In this tightly interlinked world of ours, how much instability is introduced if the Federal Reserve gets out of synch with the rest of the world by increasing interest rates – thereby making the US dollar far more attractive – at the same time that the European Central Bank and Bank of Japan and others are all using record degrees of quantitative easing to drive down their own currencies? Now that is another very good question.
What will happen to US unemployment if as a result of a surging dollar, American workers are suddenly at a major disadvantage relative to workers in Japan and Europe? What will happen to economic growth if US companies lose market share for both exports and imports simultaneously as a result of this stronger dollar? The answer to those two questions could change everything.

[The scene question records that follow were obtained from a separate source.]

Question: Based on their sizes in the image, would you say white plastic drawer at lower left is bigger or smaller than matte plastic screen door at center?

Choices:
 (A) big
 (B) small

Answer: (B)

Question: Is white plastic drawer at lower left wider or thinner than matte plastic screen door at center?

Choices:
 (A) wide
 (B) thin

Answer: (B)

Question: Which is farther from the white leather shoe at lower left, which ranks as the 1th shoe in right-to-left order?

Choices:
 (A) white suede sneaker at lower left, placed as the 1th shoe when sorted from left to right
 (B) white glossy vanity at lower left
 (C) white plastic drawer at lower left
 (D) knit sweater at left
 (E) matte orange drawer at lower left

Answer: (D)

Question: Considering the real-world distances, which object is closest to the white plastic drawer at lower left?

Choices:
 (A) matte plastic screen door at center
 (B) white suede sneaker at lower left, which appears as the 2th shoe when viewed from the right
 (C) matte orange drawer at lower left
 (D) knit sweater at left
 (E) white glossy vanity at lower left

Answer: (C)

What happens to stock market values if the near zero interest rate source of market support is withdrawn simultaneously with investors determining that they can no longer rely on the Federal Reserve for support, at the same time that US companies are losing market share both domestically and on a global basis? Now there is a major dilemma!
And here is another compelling question: is there the potential for something to go wrong in that process?
The Problem With Vast Powers
Central banks such as the Federal Reserve, working together with national governments, have great powers indeed. They can create money at will on a multi-trillion dollar scale. If the laws and regulations limit them, the laws and regulations can be changed along with the very nature of money itself.
So what may look impossible if we look at money as being a limited resource, or if we look at something working within the current legal framework, can indeed be overridden at will. As we've seen around the globe ever since 2008.
However, if we move away from theory and grand powers to a much more fundamental perspective – which is that of people being well, just people – then these extraordinary powers are not necessarily a solution to the problems, but can instead become the problem itself.
Sometimes people who have extraordinary powers come to have a very high opinion of their own intelligence and their ability to effectively use those powers. They can sometimes become overly confident. And if in their hubris, that same group of people whose incompetence arguably caused the last crisis, attempt to use these grand powers to do something much more complex and difficult than what they had failed at the last time – it's just possible that the outcome may not be at all what they anticipate.
Indeed, the outcome for us all may quite different from what most expect.
We currently face a far more complex set of circumstances than we did in 2007 and 2008. And perhaps an important question to ask ourselves should be: if the central banks just plain weren't competent enough to handle the last set of problems, how certain can we be that they will be able to handle our current and future challenges?